Beberapa pegawai butik terbelalak kaget, sementara Clara menatap Nyonya Claudia dengan sedikit heran. Suasana butik seketika berubah hening — semua mata kini tertuju pada mereka.
Aliza, yang berdiri di hadapan mereka, hanya tersenyum tenang. Tidak ada kepanikan, tidak pula kesombongan.
“Baik, Nyonya,” ucapnya lembut namun penuh wibawa. “Jika itu keputusan Anda, saya akan segera membungkus semua pakaian yang ada di butik ini untuk Anda.”
Ia menoleh ke arah para pegawai yang masih berdiri terpaku. “Kalian dengar,” katanya dengan nada datar namun tegas. “Siapkan semua koleksi di ruang pajang. Bungkus dengan rapi dan pastikan setiap item terdata.”

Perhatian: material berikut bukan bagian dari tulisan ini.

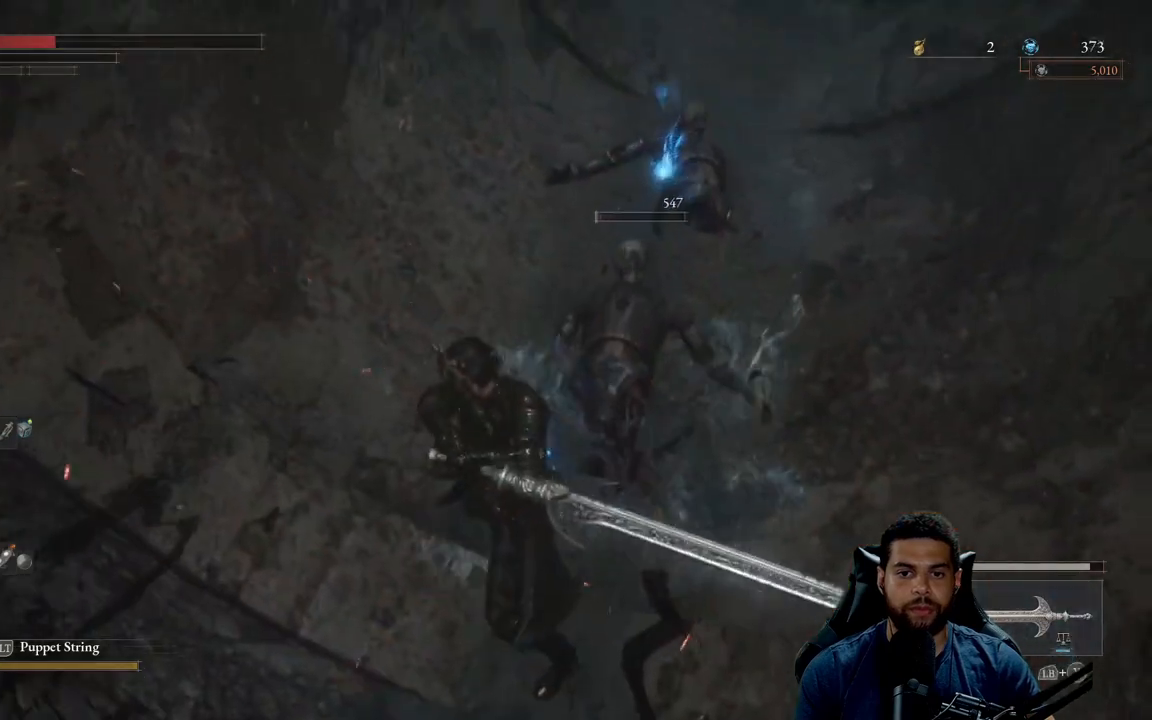
{"buttons": [], "left_stick": "right", "right_stick": "center", "events": [[83, "right_stick", "center"], [117, "left_stick", "right"], [283, "right_stick", "left"], [450, "right_stick", "center"]]}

“Ba—baik, Bu,” jawab para pegawai hampir serempak, segera bergegas menuju deretan pakaian. Suara gantungan dan lipatan kain mulai terdengar memenuhi ruangan.
Aliza lalu berbalik kembali kepada Nyonya Claudia. “Silakan menunggu di sofa, Nyonya,” katanya sopan. “Kami akan segera menyiapkan semuanya. Untuk transaksi sebesar ini, kami akan memastikan setiap barang Anda dapatkan dalam kondisi terbaik.”

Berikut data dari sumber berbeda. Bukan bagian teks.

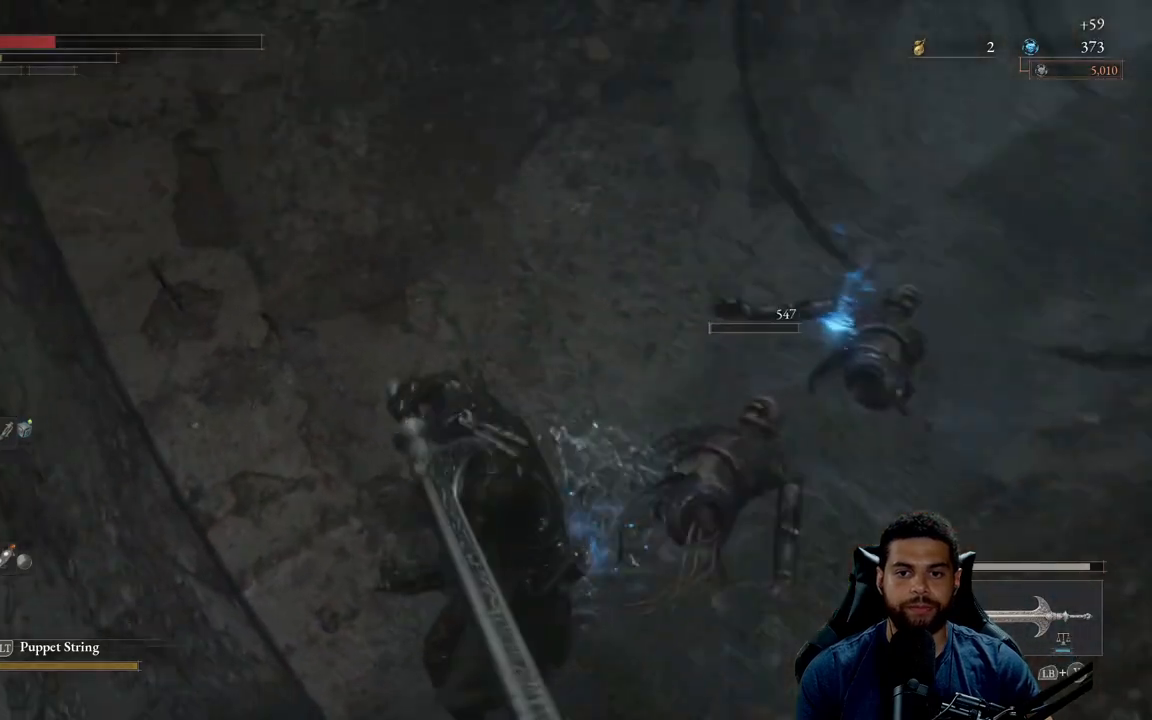
{"buttons": [], "left_stick": "right", "right_stick": "center", "events": [[50, "right_stick", "left"], [183, "right_stick", "center"], [267, "right_stick", "right"], [433, "right_stick", "center"]]}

Nada suaranya terdengar halus, tapi di balik ketenangan itu tersirat keyakinan dan kecerdasan. Ia tahu — pembelian impulsif seperti itu hanya lahir dari amarah dan gengsi, bukan kebutuhan.
Clara menatap ibunya cemas. “Mama… apa Mama yakin mau membeli semuanya?” bisiknya pelan.
Namun Nyonya Claudia menjawab dengan suara keras agar semua orang mendengar.
“Tentu saja! Aku ingin butik murahan ini tahu siapa yang berkuasa!”
Aliza menatapnya sekilas, senyum kecil masih tersisa di sudut bibirnya. “Tentu, Nyonya,” ujarnya tenang. “Kami selalu menghargai pelanggan besar seperti Anda. Tapi satu hal—setelah barang dibungkus, kami tidak menerima pembatalan atau pengembalian dalam bentuk apa pun.”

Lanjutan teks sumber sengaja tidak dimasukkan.